## How to complete this task
Show every line in the records below that contains the string "حساب". Case counts.

[Records taken from a collection]
::::::::
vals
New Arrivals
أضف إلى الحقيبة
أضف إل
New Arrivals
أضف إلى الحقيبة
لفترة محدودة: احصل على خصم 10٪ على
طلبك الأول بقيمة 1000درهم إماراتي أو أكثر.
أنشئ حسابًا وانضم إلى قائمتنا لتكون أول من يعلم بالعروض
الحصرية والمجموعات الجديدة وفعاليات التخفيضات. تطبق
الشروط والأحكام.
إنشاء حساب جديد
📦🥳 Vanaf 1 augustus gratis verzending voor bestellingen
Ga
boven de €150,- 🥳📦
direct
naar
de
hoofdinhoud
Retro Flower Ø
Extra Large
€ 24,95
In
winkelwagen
::::::::
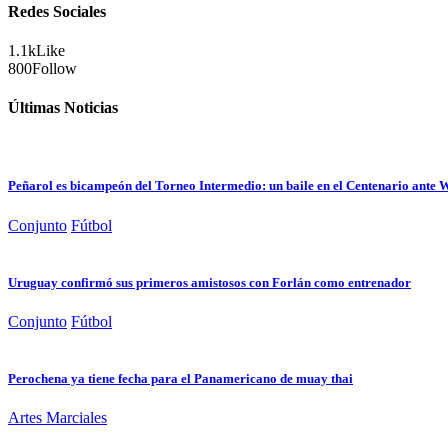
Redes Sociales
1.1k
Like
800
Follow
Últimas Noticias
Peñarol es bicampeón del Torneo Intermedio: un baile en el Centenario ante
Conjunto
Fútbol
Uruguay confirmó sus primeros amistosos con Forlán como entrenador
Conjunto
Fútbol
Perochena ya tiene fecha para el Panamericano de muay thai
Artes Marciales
::::::::
## Response to the exercise
أنشئ حسابًا وانضم إلى قائمتنا لتكون أول من يعلم بالعروض
إنشاء حساب جديد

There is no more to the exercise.